Plato

428-348 BCE

 

Selected Works

 

Plato is less an author than a world of thought. He is probably on of the half-dozen most influential minds in Western civilization. Alfred North Whitehead has said that all Western philosophy consists of a series of footnotes to Plato, an exaggeration (or minimization), but not entirely untrue. The beginning reader cannot hope to explore the entire Platonic world, nor should he attempt it. The readings suggested below enable us to make his acquaintance and that of his master Socrates. And that is all.

 

A wealthy Athenian who lived through his city-state’s great and also declining days, Plato experienced one supremely crucial event in his long life: his meeting with Socrates. He had many talents, and was drawn, for example, toward both poetry and politics; but Socrates determined him to a life of thought, undertaken on many fronts.

 

The result of this life was a series of “dialogues,” long and short, some very beautiful, some dull, and most of them spotlighting his master Socrates.

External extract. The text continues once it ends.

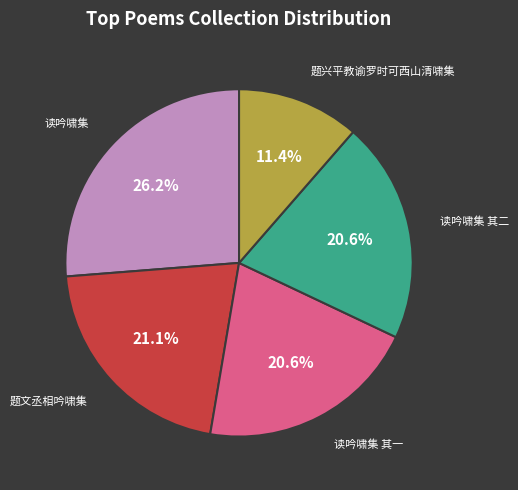

What percentage is NOT represented by 题文丞相吟啸集?

78.9%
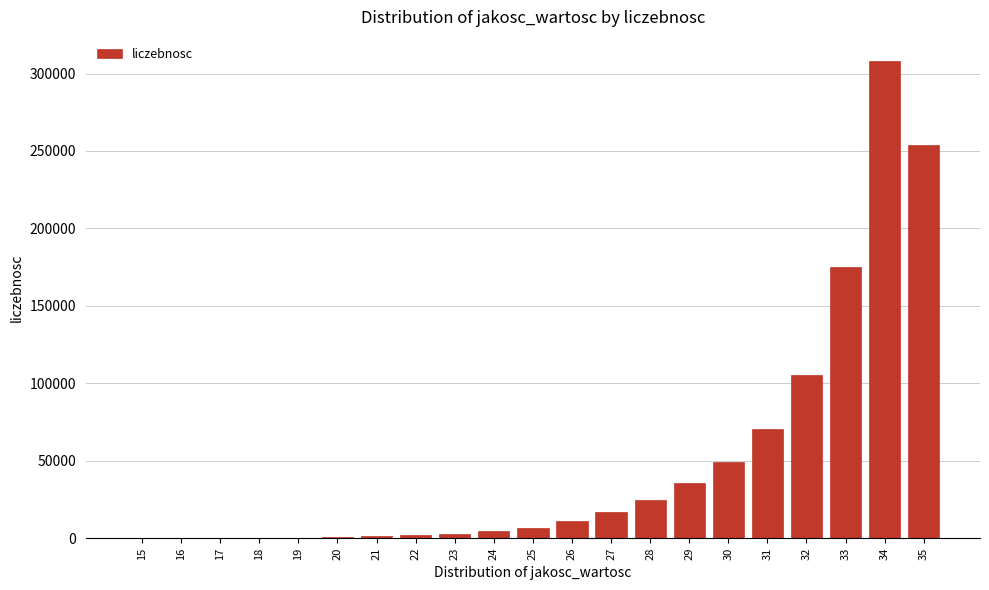

What is the greatest value displayed?

308233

The “Socratic method” was part of the atmosphere of the period. Socrates questioned all things, and particularly the meanings men attached to abstract and important words, such as justice, love, and courage. The questioning was real; the truth was finally approached only through the play of minds, that give-and-take we call “dialectic.” This mode of thought exemplified and perfected in the dialogues. They are not mere exercises in mental agility (except occasionally) but works of art in which all the resources of a poetic and dramatic imagination are called into play. The reader of Plato, no less than the reader of Shakespeare, is reading an artist.

 

You should keep in mind three central Platonic notions: the first is that, as Socrates says, “a life without inquiry is not worth living.” That lies at the heart of everything Plato wrote. The second notion is that virtue is knowledge; the sufficiently wise person will also be sufficiently good. The third notion has to do with the kinds of knowledge most worth having. Plato believed in “Ideas,” invisible, intangible archetypes or prototypes of things and actions and qualities. These latter, as we know them on earth through the distorting veil of the senses are but faint reflections of the heavenly Ideas. We call this mode of apprehending the universe Idealism; and Plato is its father.

 

His philosophy, however, is not a consistent whole, and in many respects it changed as he grew older and lost faith in humanity’s ability to govern itself wisely. I suggest therefore that the dialogues be read, not as a systematic expositions of dogma, but as the intellectual dramas they are, full of humor, wit, mental play, unforgettable extended similes called myths, and particularly full of one of history’s most fascinating characters, the ugly, charming, mock-modest Socrates.

 

It might be best to begin with the Apology, in which Socrates defends himself against the charges of atheism and corrupting the youth. As we know, his defense was a failure—he was executed, by self-administered poison, in 399 B.C.E. The dialogue was, however, been a success for almost twenty-four hundred years.

 

Follow that with the Crito. Here Socrates gives is his reasons for refusing escape form prison. Then perhaps the Protagoras, in many ways the most sheerly brilliant of the dialogues, and the perfect exemplification of Plato using all his talents. Some may wish to try the Meno, recording Plato’s famous doctrine of recollection. Then comes the Symposium, practically a drama in its movement and structure. This deals with love in all its phases, including that accepted Greek passion, love between males. It deals also with drunkenness, as well as with more exalted matters.

 

After this perhaps the Phaedo. The sections on immortality may be skimmed or skipped, but the last few pages, describing Socrates’ noble death, are required reading. Many good judges have felt them to be the finest short piece of narrative ever written. Finally, absorb as much as you can of Plato’s most ambitious and rather difficult work, the Republic, which outlines his highly conservative ideal states and is the ancestor of all Utopias and Dystopias—see Huxley and Orwell—that have since appeared.

 

So many of our notions and ways of thought go back to Plato (including some fantastic and even harmful ones) that knowing nothing of him means knowing less about one’s self. To discover Plato is not merely to discover a masterly intellect. It is to come face to face, if you are an inheritor of the Western tradition, with much of the hitherto unsuspected content of your own mind.